The Nanovex-EViso column allows quick and economical exosome purifications. The Nanovex-EViso columns are shipped containing ultrapure water/ethanol (20% v/v ethanol) as a preservative.
|Sample Volume||Up to 0.1 ml|
|Void Volume||3,0 ml|
|Eluent||20 mM PBS pH 7.00|
|Volume fraction recovered||1 ml|
- Shake the column and its contents gently several times, in order to resuspend the resin. Then, place the column upright and allow settling the resin bed.

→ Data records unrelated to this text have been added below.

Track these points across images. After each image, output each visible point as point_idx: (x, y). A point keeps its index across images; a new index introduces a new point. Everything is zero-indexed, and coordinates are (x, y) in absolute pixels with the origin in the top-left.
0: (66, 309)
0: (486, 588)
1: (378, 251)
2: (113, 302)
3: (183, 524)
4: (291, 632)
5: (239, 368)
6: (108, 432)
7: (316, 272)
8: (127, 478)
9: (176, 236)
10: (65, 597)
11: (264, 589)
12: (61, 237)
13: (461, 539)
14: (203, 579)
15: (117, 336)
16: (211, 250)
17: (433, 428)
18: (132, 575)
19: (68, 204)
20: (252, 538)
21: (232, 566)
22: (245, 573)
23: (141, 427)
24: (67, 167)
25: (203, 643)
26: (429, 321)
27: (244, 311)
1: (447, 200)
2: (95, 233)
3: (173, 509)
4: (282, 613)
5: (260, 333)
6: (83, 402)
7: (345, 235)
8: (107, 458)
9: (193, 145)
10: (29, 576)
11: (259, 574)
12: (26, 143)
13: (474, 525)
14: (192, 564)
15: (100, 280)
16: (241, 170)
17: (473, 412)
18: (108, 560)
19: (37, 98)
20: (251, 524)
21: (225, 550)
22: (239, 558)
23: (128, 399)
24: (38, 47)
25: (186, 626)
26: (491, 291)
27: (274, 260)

- Carefully remove the storage solution from the top of the gel bed.
- Equilibrate the column by adding five gel bed volumes (50 ml) of 20 mM PBS pH 7.0.
- Carefully remove the buffer solution from the top of the gel bed.
- Add the desired sample volume to the top of the column and collect the same volume of eluent (fraction 1). After the sample has entered into the column and the first fraction of eluate has been collected, add a volume of 0.5 ml of the buffer solution, and simultaneously collect the same volume of eluent from the bottom of the column (0.5 ml fractions) as they emerge from the column.
- Repeat this step until the desired number of fractions has been collected.
- Then analyze the collected fractions with the appropriate detector and plot the recorded signal against fraction number.
Figure 1. Typical elution profile of Extracellular Vesicles separated from protein contaminants by EViso-Column.
Store in a cool and dry place and protected from the light.